Die Bedrohungen durch den Klimawandel sind enorm. Extreme Wetterereignisse, steigende Meeresspiegel, zunehmendes Artensterben und dergleichen nehmen viel medialen Raum ein – und machen zu Recht Angst. Sich davon nicht lähmen zu lassen und konstruktiv mit negativen Gefühlen und Sorgen umzugehen, will und kann gelernt sein.
In dieser Ausgabe der “Studie des Monats” diskutieren wir die Publikation “Coping with climate change: Three insights for research, intervention, and communication to promote adaptive coping to climate change” (Mah et al. 2020). Eine englische Version des Artikels ist auf der Website der Universität Hamburg erschienen, mit der wir für diese Serie kooperieren.
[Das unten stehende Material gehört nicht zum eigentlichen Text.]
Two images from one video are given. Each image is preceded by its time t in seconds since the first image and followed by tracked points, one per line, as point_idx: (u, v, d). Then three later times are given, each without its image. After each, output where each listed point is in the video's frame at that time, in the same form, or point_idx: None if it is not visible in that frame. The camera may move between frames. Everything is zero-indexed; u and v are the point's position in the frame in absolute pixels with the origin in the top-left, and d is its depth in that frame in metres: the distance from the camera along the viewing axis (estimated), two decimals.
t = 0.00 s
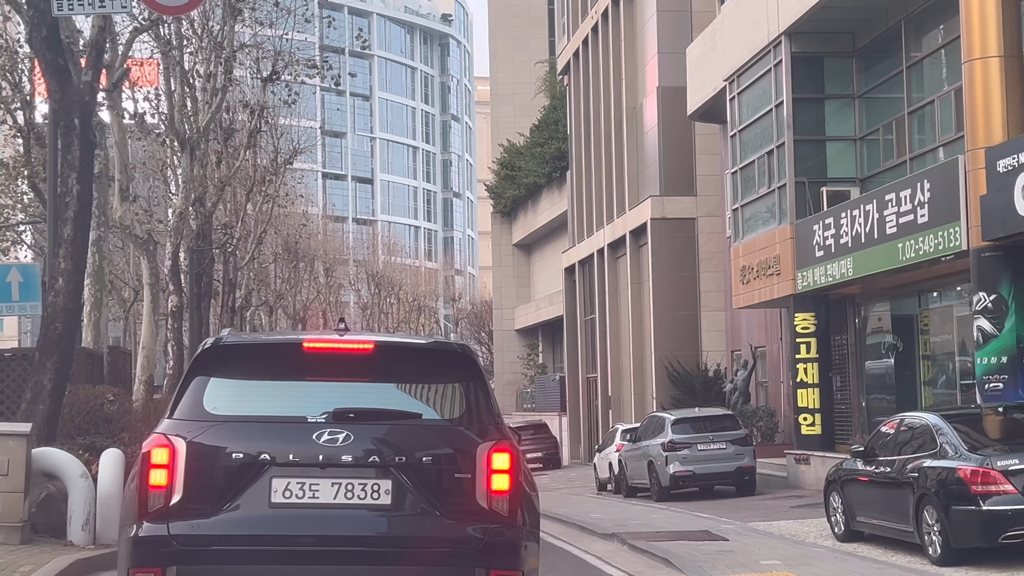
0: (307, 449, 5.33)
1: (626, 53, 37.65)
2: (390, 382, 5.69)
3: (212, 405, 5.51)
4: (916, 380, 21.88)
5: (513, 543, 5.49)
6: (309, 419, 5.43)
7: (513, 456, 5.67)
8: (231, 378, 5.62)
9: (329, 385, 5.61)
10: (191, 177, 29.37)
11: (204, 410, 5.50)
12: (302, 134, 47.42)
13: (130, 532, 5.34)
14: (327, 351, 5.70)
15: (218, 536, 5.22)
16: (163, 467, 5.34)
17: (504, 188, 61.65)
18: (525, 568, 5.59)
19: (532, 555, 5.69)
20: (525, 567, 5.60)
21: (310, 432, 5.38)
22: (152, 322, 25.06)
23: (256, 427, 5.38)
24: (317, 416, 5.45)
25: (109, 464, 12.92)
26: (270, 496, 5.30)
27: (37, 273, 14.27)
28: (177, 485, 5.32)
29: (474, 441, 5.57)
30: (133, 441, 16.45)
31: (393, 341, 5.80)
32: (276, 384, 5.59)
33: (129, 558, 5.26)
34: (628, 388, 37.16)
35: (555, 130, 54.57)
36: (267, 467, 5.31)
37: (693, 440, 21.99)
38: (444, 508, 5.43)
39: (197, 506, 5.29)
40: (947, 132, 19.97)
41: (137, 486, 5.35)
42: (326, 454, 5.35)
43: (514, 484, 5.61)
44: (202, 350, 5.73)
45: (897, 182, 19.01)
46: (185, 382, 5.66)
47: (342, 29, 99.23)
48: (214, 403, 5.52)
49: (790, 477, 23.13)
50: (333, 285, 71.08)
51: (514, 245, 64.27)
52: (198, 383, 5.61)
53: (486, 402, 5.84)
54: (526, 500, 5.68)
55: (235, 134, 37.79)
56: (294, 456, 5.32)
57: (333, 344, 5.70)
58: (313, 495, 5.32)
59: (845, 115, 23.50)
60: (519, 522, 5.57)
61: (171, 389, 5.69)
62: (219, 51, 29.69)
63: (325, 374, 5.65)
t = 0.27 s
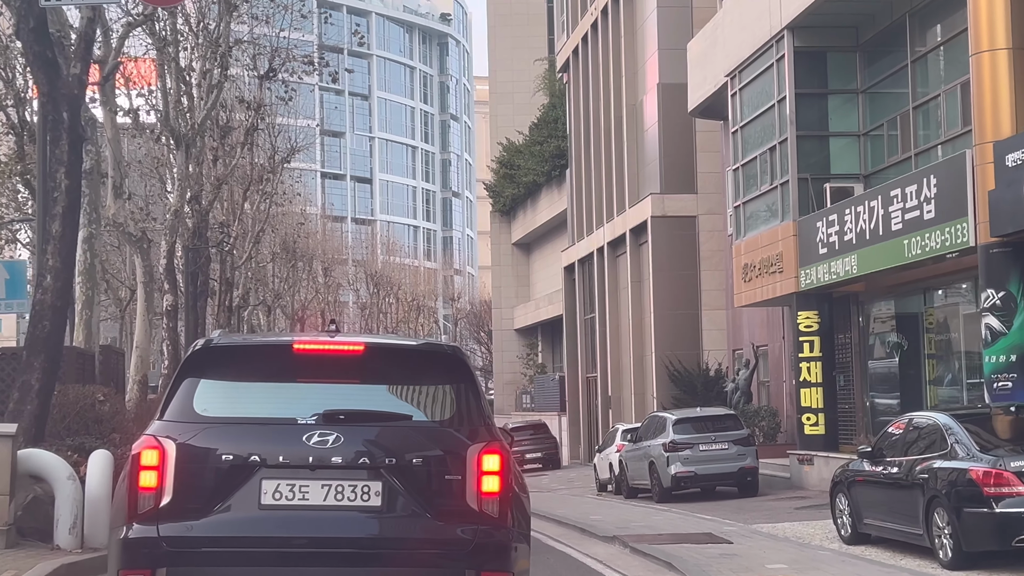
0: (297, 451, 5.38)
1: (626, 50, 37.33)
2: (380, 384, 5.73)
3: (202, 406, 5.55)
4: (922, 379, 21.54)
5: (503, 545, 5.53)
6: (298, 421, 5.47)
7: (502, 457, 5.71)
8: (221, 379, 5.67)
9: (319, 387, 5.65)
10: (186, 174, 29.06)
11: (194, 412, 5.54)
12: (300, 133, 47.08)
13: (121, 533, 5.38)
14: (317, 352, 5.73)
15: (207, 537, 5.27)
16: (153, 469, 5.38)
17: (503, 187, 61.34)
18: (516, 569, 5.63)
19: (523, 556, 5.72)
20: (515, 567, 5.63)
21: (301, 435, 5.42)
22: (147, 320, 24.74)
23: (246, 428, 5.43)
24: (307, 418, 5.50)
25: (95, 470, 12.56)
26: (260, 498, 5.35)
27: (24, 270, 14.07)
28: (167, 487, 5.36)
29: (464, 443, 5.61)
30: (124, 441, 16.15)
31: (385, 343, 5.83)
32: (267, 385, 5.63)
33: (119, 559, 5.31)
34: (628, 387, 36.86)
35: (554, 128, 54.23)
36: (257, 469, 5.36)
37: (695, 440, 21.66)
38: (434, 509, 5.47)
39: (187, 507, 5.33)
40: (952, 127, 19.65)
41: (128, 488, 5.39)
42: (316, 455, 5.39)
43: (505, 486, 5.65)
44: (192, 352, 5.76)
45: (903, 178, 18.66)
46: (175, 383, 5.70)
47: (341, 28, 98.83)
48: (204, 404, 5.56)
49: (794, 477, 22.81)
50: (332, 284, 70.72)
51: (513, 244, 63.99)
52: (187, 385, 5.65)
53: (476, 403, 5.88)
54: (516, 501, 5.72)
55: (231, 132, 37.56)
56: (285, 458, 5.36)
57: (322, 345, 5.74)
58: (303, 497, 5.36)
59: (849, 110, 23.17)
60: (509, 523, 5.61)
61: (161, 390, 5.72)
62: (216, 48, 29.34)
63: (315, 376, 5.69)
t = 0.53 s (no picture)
0: (289, 452, 5.39)
1: (626, 46, 36.98)
2: (373, 386, 5.76)
3: (194, 408, 5.58)
4: (927, 377, 21.23)
5: (494, 545, 5.57)
6: (290, 423, 5.49)
7: (493, 459, 5.75)
8: (213, 381, 5.69)
9: (312, 388, 5.68)
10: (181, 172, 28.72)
11: (186, 413, 5.56)
12: (297, 130, 46.74)
13: (112, 535, 5.39)
14: (309, 354, 5.78)
15: (198, 538, 5.27)
16: (144, 471, 5.39)
17: (502, 185, 60.98)
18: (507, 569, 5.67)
19: (514, 557, 5.77)
20: (505, 568, 5.67)
21: (292, 436, 5.44)
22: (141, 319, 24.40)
23: (239, 429, 5.45)
24: (299, 419, 5.52)
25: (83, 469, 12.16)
26: (251, 499, 5.36)
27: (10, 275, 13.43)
28: (159, 488, 5.36)
29: (455, 445, 5.65)
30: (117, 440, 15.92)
31: (377, 344, 5.86)
32: (260, 386, 5.67)
33: (112, 560, 5.32)
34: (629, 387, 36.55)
35: (553, 126, 53.86)
36: (249, 470, 5.37)
37: (698, 440, 21.32)
38: (425, 511, 5.51)
39: (179, 508, 5.34)
40: (959, 122, 19.30)
41: (119, 489, 5.40)
42: (307, 457, 5.41)
43: (497, 487, 5.69)
44: (184, 353, 5.79)
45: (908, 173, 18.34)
46: (167, 385, 5.72)
47: (339, 27, 98.40)
48: (196, 406, 5.58)
49: (797, 477, 22.49)
50: (330, 283, 70.39)
51: (512, 243, 63.66)
52: (178, 388, 5.67)
53: (468, 405, 5.92)
54: (506, 502, 5.76)
55: (227, 129, 37.28)
56: (276, 459, 5.37)
57: (315, 347, 5.77)
58: (295, 499, 5.37)
59: (853, 105, 22.86)
60: (499, 524, 5.65)
61: (153, 392, 5.74)
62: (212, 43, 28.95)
63: (307, 378, 5.72)
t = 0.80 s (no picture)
0: (280, 454, 5.29)
1: (626, 40, 36.64)
2: (365, 387, 5.63)
3: (183, 409, 5.47)
4: (934, 374, 20.90)
5: (487, 548, 5.46)
6: (281, 425, 5.39)
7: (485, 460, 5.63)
8: (204, 383, 5.59)
9: (302, 390, 5.56)
10: (176, 170, 28.43)
11: (176, 415, 5.46)
12: (296, 127, 46.46)
13: (100, 537, 5.29)
14: (299, 355, 5.65)
15: (188, 541, 5.18)
16: (133, 473, 5.30)
17: (502, 182, 60.67)
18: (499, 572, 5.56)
19: (506, 560, 5.66)
20: (498, 570, 5.55)
21: (282, 437, 5.33)
22: (136, 317, 24.09)
23: (230, 432, 5.35)
24: (290, 421, 5.41)
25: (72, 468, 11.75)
26: (242, 501, 5.26)
27: None
28: (148, 490, 5.27)
29: (448, 446, 5.53)
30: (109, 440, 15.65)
31: (368, 345, 5.74)
32: (249, 388, 5.56)
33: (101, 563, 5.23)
34: (630, 385, 36.21)
35: (553, 122, 53.52)
36: (240, 472, 5.27)
37: (700, 438, 21.01)
38: (417, 513, 5.40)
39: (168, 511, 5.25)
40: (966, 114, 18.96)
41: (108, 492, 5.31)
42: (298, 459, 5.30)
43: (489, 489, 5.58)
44: (174, 354, 5.68)
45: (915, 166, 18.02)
46: (156, 387, 5.61)
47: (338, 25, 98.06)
48: (186, 407, 5.48)
49: (801, 476, 22.15)
50: (329, 281, 70.15)
51: (512, 240, 63.36)
52: (167, 390, 5.57)
53: (460, 405, 5.79)
54: (500, 503, 5.64)
55: (225, 127, 37.01)
56: (266, 461, 5.27)
57: (305, 348, 5.65)
58: (285, 501, 5.27)
59: (857, 98, 22.56)
60: (492, 527, 5.53)
61: (142, 394, 5.63)
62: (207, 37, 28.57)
63: (298, 380, 5.59)
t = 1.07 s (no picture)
0: (269, 454, 5.21)
1: (627, 34, 36.29)
2: (356, 386, 5.55)
3: (172, 409, 5.39)
4: (942, 370, 20.57)
5: (479, 548, 5.37)
6: (271, 424, 5.31)
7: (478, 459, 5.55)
8: (193, 382, 5.50)
9: (292, 390, 5.47)
10: (171, 165, 28.09)
11: (165, 414, 5.38)
12: (294, 123, 46.14)
13: (89, 538, 5.20)
14: (289, 354, 5.57)
15: (178, 542, 5.10)
16: (122, 473, 5.22)
17: (502, 179, 60.33)
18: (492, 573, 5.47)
19: (498, 560, 5.58)
20: (490, 571, 5.47)
21: (272, 437, 5.26)
22: (130, 313, 23.74)
23: (219, 432, 5.27)
24: (280, 421, 5.33)
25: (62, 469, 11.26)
26: (232, 501, 5.18)
27: None
28: (137, 490, 5.19)
29: (439, 446, 5.45)
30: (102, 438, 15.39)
31: (359, 343, 5.66)
32: (239, 387, 5.48)
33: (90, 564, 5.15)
34: (631, 382, 35.90)
35: (553, 118, 53.16)
36: (229, 472, 5.20)
37: (704, 435, 20.68)
38: (408, 512, 5.31)
39: (157, 511, 5.17)
40: (975, 104, 18.58)
41: (96, 492, 5.23)
42: (288, 458, 5.23)
43: (481, 488, 5.49)
44: (163, 353, 5.59)
45: (922, 158, 17.69)
46: (146, 386, 5.53)
47: (337, 21, 97.67)
48: (175, 407, 5.40)
49: (806, 475, 21.80)
50: (329, 279, 69.84)
51: (512, 237, 63.02)
52: (157, 389, 5.48)
53: (452, 405, 5.70)
54: (492, 503, 5.56)
55: (222, 123, 36.73)
56: (256, 461, 5.20)
57: (295, 347, 5.57)
58: (275, 501, 5.19)
59: (863, 90, 22.20)
60: (484, 527, 5.44)
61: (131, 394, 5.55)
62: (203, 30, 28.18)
63: (288, 380, 5.51)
Welcher Frage geht die Studie nach?
Die bereits einige Jahre alte Studie gibt einen Überblick über psychologische Forschungserkenntnisse, die dabei helfen können, Menschen bei der Entwicklung eines positiven Umgangs mit Klimaängsten zu unterstützen. Ein Kernbegriff der Studie ist „Resilienz“ – darunter versteht man die Fähigkeit, mit Veränderungen und den möglicherweise dadurch entstehenden Belastungen umzugehen.
Dieser Text ist Teil unseres Projekts #DebattenKLIMA. Es will – möglichst praxisnah – der Frage nachgehen, wie gesellschaftliche und politische Debatten über Klimaschutz und Klimaanpassung so geführt werden können, dass sie möglichst viel dazu beitragen, die Emissionen auf Null herunterzubringen. Eine der besonders spannenden Fragen hierbei ist, wie dies auch dann gelingen kann, wenn sich wichtige gesellschaftliche Akteure (seien es politische Parteien, seien es reichweitenstarke Medien, seien es einzelne Interessengruppen) einem solchen Diskurs entziehen oder verweigern oder ihn gar aktiv torpedieren – aus welchen Motiven auch immer.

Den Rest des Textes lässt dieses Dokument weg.